**READING TEXT**
— BEGIN —
The Governor and Company of the Bank of Ireland (IRE - Analyst Report, or BOI) reported full-year 2009 (March 31, 2009) net earnings before nonrecurring items €397 million, below our estimate due to lower-than-expected net interest income and increased impairment provisions.

Net interest income increased 12% from the year-ago period to €3.67 billion on a 6% year-over-year gain in average loans outstanding, aided by an 8 basis-point rise in the net interest margin to 1.74%. Noninterest revenue fell 78% year over year to €197 million, primarily due to a 45% decline in life insurance premiums, a €61 decline in trading operations to a loss of €307 million, a €744 million decrease in life insurance investments to a loss of €1,570 million, and a 12% decrease in fees and commissions.

Operating expenses decreased 6% year over year to €2,022 million, and the underlying cost/income ratio worsened rising to 52% from 51% in the year-ago period. BOI’s provision for loan losses rose 552% to €1,513 million, reflecting deterioration in general economic conditions, weaker consumer sentiment, and a continued slowdown in the property and construction sectors in Ireland and the UK.

At March 31, 2008, impaired loans represented 3.93% of total loans, up 315 basis points from 0.78% at the end of March 2008, while reserves to nonperformers fell to 34% from 56%. The company’s Tier 1 capital ratio stood at 12.0% at March 31, 2009, up from 8.1% at March 31, 2008, reflecting the issuance of €3.5 billion of tier 1 preference shares to the Irish government, as well as a decline in risk-adjusted assets.

By business segment, all operations reported deterioration, largely due to higher impairment charges at all segments except BOI Life. Retail Republic of Ireland reported a decline in profit before tax (excluding all nonoperating items) of 97% to €20 million. At Bank of Ireland Life, pretax income fell 129% to a loss of €31 million, reflecting the impact of lower volumes of new business, lower funds under management due to weakness in investment markets, and higher policy lapses, was well as a negative investment valuation variance of €117 million compared to €50 million in the comparable prior-year period. At Capital Markets, profit before tax fell 27%, while at UK Financial Services, profit before tax slumped 97%.
— END —
**DATA**
— BEGIN —
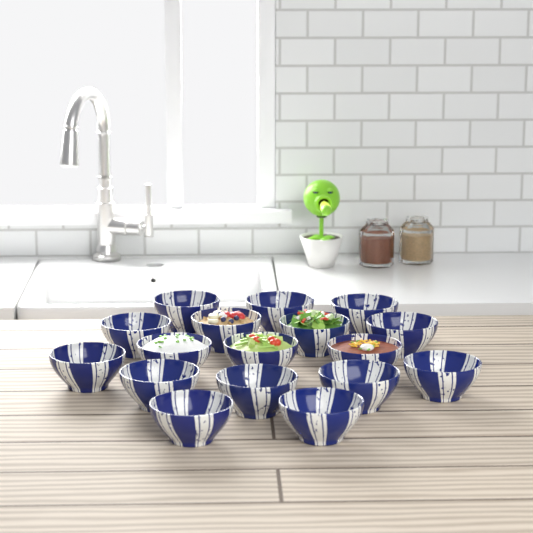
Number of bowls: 17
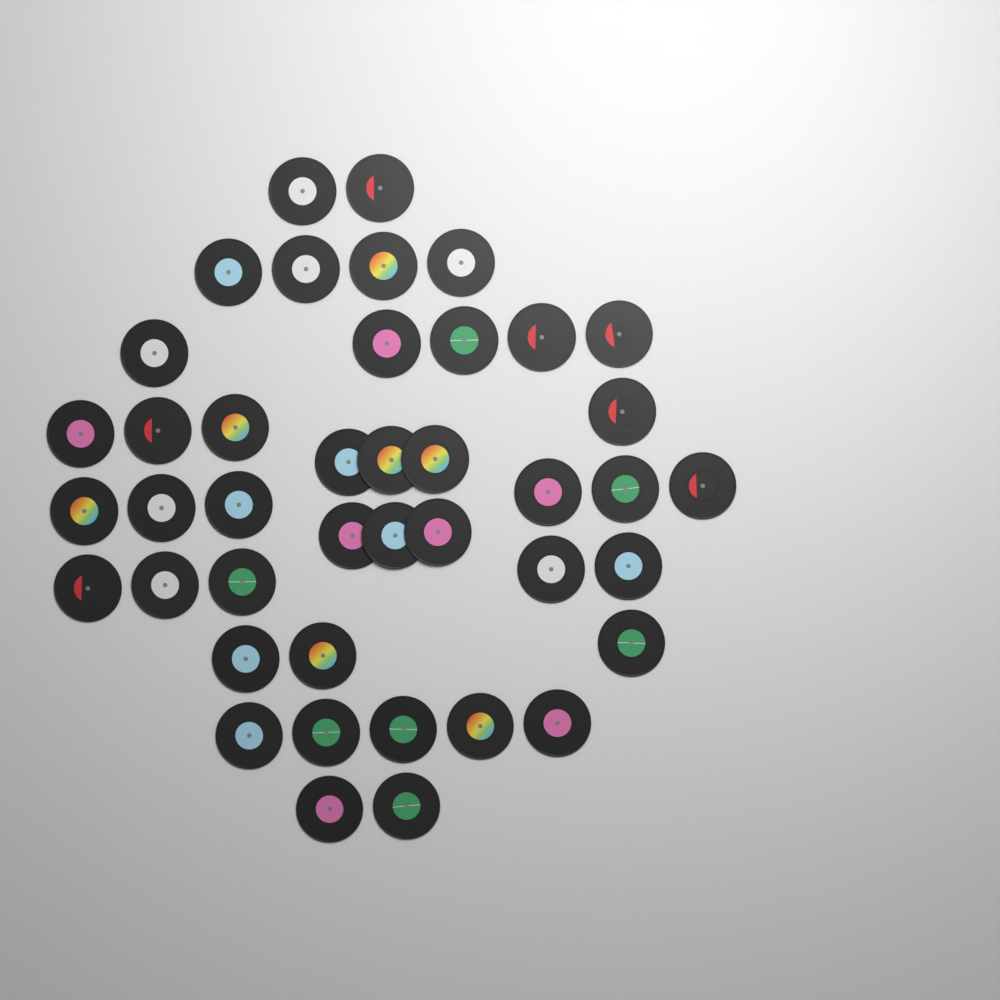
— END —
**REQUIRED WORK**
Can you write out the entire Bank of Ireland earnings report, word for word?

**THE OUTPUT**
The Governor and Company of the Bank of Ireland (IRE - Analyst Report, or BOI) reported full-year 2009 (March 31, 2009) net earnings before nonrecurring items €397 million, below our estimate due to lower-than-expected net interest income and increased impairment provisions.

Net interest income increased 12% from the year-ago period to €3.67 billion on a 6% year-over-year gain in average loans outstanding, aided by an 8 basis-point rise in the net interest margin to 1.74%. Noninterest revenue fell 78% year over year to €197 million, primarily due to a 45% decline in life insurance premiums, a €61 decline in trading operations to a loss of €307 million, a €744 million decrease in life insurance investments to a loss of €1,570 million, and a 12% decrease in fees and commissions.

Operating expenses decreased 6% year over year to €2,022 million, and the underlying cost/income ratio worsened rising to 52% from 51% in the year-ago period. BOI’s provision for loan losses rose 552% to €1,513 million, reflecting deterioration in general economic conditions, weaker consumer sentiment, and a continued slowdown in the property and construction sectors in Ireland and the UK.

At March 31, 2008, impaired loans represented 3.93% of total loans, up 315 basis points from 0.78% at the end of March 2008, while reserves to nonperformers fell to 34% from 56%. The company’s Tier 1 capital ratio stood at 12.0% at March 31, 2009, up from 8.1% at March 31, 2008, reflecting the issuance of €3.5 billion of tier 1 preference shares to the Irish government, as well as a decline in risk-adjusted assets.

By business segment, all operations reported deterioration, largely due to higher impairment charges at all segments except BOI Life. Retail Republic of Ireland reported a decline in profit before tax (excluding all nonoperating items) of 97% to €20 million. At Bank of Ireland Life, pretax income fell 129% to a loss of €31 million, reflecting the impact of lower volumes of new business, lower funds under management due to weakness in investment markets, and higher policy lapses, was well as a negative investment valuation variance of €117 million compared to €50 million in the comparable prior-year period. At Capital Markets, profit before tax fell 27%, while at UK Financial Services, profit before tax slumped 97%.